Exercise
Lay out everything in the material below, from its very first line down to and including the line that contains "Pour les vestiaires", as a JSON list of strings. Use one string per line and leave out any blank lines.

______

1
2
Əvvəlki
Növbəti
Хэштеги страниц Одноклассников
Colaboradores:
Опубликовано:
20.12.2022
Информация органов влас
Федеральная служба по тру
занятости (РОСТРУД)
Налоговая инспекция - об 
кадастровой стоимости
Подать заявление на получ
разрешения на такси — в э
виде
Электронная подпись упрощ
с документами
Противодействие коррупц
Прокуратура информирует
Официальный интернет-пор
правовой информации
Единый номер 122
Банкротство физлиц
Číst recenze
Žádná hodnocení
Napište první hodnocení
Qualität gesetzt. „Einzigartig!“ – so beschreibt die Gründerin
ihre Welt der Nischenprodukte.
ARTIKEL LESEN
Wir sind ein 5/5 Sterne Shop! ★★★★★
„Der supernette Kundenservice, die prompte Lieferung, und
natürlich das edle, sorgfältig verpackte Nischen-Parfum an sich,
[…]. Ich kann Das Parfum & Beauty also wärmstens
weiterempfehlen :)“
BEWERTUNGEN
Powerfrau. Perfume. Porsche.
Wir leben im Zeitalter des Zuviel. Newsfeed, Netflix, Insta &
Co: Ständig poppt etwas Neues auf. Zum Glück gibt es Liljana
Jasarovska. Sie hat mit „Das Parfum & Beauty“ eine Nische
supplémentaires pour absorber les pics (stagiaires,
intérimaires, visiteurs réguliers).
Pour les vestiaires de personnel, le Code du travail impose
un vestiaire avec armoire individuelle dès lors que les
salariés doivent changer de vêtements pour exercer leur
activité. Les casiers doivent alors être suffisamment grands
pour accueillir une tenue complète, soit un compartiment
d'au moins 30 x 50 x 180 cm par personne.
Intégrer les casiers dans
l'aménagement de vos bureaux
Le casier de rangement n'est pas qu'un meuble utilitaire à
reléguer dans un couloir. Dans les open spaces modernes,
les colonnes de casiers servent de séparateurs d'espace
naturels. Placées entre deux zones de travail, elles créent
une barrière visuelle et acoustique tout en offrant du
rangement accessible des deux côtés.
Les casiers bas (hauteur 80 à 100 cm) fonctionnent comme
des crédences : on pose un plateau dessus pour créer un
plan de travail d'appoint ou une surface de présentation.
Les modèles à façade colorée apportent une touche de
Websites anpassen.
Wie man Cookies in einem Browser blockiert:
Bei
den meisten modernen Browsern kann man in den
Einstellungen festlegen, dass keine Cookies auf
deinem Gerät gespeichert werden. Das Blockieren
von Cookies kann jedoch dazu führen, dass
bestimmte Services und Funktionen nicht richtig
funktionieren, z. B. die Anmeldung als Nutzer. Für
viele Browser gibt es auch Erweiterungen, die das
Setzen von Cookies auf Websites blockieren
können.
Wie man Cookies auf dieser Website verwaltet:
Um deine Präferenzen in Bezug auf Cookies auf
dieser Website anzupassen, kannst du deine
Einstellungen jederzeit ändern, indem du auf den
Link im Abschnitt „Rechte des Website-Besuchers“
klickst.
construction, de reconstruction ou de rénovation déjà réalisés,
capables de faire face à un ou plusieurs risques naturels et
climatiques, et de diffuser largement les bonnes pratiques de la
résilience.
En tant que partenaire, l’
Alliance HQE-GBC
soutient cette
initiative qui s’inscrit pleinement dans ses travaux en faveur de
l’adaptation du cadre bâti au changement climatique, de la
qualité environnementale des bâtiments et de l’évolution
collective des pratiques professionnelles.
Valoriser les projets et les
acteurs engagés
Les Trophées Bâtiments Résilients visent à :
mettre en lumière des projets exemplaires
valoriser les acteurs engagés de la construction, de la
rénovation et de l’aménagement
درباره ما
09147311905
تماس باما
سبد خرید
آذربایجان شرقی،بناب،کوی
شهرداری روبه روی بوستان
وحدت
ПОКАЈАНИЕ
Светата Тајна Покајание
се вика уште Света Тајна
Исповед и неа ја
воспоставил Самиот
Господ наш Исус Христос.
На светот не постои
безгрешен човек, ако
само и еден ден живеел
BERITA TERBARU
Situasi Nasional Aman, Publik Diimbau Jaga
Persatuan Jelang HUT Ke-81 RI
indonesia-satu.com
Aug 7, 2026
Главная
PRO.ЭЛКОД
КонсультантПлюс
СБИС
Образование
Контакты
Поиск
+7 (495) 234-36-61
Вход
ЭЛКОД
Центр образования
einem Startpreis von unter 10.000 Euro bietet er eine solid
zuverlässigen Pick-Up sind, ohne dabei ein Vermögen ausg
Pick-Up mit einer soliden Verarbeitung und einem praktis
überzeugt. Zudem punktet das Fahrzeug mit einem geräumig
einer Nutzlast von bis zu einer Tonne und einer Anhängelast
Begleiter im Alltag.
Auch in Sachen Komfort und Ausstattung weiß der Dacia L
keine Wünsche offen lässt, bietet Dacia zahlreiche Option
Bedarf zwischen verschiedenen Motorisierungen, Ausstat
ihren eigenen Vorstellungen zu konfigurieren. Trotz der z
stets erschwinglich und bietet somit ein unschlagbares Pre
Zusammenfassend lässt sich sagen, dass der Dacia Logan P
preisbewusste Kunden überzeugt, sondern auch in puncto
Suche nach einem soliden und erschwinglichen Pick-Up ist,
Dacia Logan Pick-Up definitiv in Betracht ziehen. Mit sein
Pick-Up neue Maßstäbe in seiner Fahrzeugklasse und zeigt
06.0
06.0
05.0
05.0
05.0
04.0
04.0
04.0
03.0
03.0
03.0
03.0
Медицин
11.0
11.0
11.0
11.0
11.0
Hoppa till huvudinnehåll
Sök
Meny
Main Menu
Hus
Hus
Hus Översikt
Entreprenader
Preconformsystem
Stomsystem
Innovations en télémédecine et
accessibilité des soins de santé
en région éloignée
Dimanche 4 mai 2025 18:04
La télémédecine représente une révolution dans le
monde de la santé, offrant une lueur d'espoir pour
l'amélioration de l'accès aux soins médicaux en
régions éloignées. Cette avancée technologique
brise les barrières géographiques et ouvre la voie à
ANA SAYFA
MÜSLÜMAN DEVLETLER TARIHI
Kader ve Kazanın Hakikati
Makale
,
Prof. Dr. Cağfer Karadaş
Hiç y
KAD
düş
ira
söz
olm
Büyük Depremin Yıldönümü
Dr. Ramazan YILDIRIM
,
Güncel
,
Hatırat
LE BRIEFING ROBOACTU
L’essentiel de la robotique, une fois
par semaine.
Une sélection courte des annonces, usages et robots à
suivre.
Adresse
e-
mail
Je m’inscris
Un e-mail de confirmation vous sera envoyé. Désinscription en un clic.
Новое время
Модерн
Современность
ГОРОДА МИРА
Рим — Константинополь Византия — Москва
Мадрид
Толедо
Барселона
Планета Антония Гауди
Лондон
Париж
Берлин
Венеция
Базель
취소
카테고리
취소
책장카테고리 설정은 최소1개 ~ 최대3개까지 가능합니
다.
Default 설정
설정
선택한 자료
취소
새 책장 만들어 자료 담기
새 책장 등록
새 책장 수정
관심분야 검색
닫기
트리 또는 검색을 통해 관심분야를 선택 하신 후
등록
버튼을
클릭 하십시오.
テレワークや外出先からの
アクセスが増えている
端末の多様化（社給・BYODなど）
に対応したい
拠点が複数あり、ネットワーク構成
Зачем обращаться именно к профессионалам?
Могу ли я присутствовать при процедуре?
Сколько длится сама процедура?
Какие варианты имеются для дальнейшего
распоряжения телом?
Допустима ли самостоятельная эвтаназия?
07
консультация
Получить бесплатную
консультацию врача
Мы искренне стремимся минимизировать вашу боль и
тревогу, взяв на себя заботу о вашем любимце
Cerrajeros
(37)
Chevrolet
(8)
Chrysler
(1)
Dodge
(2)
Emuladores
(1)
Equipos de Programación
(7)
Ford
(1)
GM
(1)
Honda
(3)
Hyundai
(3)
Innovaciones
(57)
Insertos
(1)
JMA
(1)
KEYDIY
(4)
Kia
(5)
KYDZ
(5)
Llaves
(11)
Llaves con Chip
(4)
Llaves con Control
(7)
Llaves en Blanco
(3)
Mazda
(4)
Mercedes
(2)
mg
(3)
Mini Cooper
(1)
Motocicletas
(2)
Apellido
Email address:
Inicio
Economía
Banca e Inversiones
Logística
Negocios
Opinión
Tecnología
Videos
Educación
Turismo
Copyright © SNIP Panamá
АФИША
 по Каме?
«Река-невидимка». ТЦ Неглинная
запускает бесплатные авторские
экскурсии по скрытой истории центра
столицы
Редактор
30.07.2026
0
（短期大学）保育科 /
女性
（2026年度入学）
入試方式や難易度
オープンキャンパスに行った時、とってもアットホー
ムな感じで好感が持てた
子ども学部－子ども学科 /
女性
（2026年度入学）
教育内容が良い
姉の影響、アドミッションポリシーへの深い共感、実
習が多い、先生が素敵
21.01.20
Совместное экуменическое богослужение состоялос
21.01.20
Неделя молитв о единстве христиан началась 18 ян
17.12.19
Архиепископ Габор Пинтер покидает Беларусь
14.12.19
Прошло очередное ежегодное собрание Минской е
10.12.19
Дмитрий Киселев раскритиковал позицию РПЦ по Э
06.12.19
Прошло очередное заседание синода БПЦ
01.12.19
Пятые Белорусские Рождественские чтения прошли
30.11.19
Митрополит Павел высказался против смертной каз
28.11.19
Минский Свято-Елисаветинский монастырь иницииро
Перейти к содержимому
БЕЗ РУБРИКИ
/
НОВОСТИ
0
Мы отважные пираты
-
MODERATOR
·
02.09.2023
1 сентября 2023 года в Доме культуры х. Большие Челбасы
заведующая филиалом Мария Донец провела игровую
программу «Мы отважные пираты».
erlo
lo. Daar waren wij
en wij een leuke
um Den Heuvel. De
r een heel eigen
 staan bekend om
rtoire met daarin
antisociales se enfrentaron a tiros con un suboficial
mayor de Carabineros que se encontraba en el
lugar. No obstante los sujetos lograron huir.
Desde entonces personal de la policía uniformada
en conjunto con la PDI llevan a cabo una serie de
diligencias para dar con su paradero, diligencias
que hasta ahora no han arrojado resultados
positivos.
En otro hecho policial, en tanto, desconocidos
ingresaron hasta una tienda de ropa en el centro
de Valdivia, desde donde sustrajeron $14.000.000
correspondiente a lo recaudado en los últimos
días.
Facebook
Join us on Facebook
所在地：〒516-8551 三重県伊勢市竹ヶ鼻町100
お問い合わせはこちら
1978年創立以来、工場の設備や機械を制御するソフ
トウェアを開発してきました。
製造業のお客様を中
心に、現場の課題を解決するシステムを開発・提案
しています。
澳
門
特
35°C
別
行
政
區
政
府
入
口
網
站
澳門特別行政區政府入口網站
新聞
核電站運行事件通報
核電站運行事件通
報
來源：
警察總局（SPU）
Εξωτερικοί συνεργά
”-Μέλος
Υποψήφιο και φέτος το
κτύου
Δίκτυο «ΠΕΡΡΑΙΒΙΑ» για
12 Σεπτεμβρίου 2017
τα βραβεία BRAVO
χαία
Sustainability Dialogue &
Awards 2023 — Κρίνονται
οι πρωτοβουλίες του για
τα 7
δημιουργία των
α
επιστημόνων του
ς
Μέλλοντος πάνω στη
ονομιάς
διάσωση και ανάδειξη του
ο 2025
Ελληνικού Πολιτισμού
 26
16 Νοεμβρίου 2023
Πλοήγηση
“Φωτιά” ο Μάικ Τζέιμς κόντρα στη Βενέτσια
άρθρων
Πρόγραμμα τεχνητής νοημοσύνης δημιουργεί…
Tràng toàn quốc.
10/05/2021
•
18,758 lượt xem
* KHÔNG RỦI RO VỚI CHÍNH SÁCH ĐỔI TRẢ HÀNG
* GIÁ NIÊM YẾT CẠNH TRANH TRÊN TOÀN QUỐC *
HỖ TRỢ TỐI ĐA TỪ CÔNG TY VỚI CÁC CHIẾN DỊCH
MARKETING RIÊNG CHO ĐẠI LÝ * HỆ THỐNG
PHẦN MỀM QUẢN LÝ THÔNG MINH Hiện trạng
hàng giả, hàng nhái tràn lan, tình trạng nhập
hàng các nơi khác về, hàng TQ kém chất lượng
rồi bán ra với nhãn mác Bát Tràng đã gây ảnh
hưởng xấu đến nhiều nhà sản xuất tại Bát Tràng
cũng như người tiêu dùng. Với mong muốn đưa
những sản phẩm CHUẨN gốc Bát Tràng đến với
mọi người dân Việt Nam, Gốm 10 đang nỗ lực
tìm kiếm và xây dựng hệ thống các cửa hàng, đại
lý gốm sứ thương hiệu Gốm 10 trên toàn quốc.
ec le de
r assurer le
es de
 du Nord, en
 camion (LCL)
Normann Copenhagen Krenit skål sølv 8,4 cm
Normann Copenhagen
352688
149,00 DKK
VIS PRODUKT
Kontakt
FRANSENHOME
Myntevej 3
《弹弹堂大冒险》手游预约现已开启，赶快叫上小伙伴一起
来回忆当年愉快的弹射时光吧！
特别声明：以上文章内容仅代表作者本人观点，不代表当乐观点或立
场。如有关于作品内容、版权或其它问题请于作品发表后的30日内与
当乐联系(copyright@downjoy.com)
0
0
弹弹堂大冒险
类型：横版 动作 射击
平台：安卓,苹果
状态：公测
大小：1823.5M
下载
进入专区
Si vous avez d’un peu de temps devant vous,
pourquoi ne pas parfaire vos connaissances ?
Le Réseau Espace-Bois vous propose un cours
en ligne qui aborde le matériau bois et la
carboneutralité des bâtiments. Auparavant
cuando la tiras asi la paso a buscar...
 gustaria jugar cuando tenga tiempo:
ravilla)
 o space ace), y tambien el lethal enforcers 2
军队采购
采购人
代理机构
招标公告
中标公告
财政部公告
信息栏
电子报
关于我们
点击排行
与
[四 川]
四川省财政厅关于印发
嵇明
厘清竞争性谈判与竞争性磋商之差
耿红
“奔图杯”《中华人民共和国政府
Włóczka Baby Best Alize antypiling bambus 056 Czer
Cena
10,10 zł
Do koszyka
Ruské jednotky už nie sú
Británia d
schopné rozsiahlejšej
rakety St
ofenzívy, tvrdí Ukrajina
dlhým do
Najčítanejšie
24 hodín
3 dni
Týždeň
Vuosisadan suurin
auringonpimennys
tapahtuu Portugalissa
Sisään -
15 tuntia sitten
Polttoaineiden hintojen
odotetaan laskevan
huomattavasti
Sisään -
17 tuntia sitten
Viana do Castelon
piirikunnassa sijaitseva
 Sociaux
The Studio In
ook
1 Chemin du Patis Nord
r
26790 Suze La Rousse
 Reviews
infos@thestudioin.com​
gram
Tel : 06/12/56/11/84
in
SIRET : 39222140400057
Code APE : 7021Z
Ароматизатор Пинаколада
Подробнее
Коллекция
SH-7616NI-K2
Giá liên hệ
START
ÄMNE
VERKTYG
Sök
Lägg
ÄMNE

______

Answer area
[
  "1",
  "2",
  "Əvvəlki",
  "Növbəti",
  "Хэштеги страниц Одноклассников",
  "Colaboradores:",
  "Опубликовано:",
  "20.12.2022",
  "Информация органов влас",
  "Федеральная служба по тру",
  "занятости (РОСТРУД)",
  "Налоговая инспекция - об ",
  "кадастровой стоимости",
  "Подать заявление на получ",
  "разрешения на такси — в э",
  "виде",
  "Электронная подпись упрощ",
  "с документами",
  "Противодействие коррупц",
  "Прокуратура информирует",
  "Официальный интернет-пор",
  "правовой информации",
  "Единый номер 122",
  "Банкротство физлиц",
  "Číst recenze",
  "Žádná hodnocení",
  "Napište první hodnocení",
  "Qualität gesetzt. „Einzigartig!“ – so beschreibt die Gründerin",
  "ihre Welt der Nischenprodukte.",
  "ARTIKEL LESEN",
  "Wir sind ein 5/5 Sterne Shop! ★★★★★",
  "„Der supernette Kundenservice, die prompte Lieferung, und",
  "natürlich das edle, sorgfältig verpackte Nischen-Parfum an sich,",
  "[…]. Ich kann Das Parfum & Beauty also wärmstens",
  "weiterempfehlen :)“",
  "BEWERTUNGEN",
  "Powerfrau. Perfume. Porsche.",
  "Wir leben im Zeitalter des Zuviel. Newsfeed, Netflix, Insta &",
  "Co: Ständig poppt etwas Neues auf. Zum Glück gibt es Liljana",
  "Jasarovska. Sie hat mit „Das Parfum & Beauty“ eine Nische",
  "supplémentaires pour absorber les pics (stagiaires,",
  "intérimaires, visiteurs réguliers).",
  "Pour les vestiaires de personnel, le Code du travail impose"
]